◆ **RECORDS TO PROCESS**
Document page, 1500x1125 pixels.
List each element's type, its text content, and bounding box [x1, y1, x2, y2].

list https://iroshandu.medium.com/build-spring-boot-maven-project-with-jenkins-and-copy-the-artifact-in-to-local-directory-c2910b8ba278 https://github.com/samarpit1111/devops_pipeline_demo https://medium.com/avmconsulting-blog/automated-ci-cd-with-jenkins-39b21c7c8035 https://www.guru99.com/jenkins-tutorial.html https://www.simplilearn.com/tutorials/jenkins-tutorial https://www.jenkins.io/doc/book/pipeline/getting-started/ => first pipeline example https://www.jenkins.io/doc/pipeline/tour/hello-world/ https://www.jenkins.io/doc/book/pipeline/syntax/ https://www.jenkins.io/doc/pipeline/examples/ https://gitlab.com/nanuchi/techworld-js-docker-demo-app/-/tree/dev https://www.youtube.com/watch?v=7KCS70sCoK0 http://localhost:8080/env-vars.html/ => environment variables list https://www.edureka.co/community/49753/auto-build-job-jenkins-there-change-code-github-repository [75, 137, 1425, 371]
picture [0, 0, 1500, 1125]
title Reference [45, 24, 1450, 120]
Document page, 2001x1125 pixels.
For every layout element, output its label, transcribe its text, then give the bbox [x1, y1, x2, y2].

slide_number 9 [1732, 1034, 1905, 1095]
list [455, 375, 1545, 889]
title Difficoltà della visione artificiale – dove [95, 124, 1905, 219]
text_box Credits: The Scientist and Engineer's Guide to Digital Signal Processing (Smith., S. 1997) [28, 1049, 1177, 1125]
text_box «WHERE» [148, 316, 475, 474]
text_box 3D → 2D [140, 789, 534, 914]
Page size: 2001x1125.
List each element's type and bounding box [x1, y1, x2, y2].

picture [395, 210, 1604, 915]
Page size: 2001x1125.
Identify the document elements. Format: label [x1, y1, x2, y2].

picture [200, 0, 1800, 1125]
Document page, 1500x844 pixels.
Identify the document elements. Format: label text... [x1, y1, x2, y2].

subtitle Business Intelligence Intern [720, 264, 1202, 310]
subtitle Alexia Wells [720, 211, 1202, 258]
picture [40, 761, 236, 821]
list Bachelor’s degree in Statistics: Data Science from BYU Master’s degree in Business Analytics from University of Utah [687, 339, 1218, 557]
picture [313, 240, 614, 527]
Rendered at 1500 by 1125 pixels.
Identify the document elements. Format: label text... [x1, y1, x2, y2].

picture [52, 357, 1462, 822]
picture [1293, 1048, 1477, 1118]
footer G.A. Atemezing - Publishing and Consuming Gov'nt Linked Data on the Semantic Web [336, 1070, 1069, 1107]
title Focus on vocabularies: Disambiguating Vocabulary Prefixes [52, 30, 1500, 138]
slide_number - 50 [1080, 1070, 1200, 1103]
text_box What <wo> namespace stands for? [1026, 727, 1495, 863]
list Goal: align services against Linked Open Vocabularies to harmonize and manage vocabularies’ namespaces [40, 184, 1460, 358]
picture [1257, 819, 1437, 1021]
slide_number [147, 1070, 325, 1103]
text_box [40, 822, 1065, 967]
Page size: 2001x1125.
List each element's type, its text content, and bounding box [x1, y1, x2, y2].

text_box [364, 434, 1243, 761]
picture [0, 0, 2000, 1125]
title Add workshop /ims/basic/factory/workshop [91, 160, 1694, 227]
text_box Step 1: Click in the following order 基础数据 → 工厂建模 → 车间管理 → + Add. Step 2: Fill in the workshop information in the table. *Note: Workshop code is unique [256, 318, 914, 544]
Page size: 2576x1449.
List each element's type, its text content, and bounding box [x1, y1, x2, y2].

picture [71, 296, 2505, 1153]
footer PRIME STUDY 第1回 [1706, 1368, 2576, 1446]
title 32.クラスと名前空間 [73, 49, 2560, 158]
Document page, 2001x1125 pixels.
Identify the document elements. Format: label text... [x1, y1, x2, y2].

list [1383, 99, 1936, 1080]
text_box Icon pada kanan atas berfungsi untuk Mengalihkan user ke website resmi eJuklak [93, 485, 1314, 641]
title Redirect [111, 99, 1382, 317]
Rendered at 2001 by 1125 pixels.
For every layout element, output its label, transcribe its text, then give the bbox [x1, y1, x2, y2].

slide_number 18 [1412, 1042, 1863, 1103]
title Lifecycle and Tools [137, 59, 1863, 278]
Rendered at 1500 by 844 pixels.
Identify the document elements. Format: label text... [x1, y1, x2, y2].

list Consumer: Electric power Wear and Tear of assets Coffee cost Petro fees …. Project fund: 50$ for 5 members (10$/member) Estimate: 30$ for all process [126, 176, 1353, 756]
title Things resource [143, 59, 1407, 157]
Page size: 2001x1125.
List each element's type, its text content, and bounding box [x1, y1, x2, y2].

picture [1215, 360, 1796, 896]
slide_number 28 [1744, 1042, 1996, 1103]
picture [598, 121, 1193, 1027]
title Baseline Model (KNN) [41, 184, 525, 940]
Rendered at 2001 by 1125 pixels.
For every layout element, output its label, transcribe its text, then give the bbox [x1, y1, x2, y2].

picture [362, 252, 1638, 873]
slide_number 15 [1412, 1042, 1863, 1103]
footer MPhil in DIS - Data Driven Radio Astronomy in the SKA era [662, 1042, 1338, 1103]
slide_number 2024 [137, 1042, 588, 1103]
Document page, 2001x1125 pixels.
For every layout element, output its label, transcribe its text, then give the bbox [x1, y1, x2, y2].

◆ **YOUR ASSIGNMENT**
Show a copy of each line from the data that includes the word "Rendered".

◆ **ANSWER AREA**
Rendered at 1500 by 1125 pixels.
Rendered at 2001 by 1125 pixels.
Rendered at 1500 by 844 pixels.
Rendered at 2001 by 1125 pixels.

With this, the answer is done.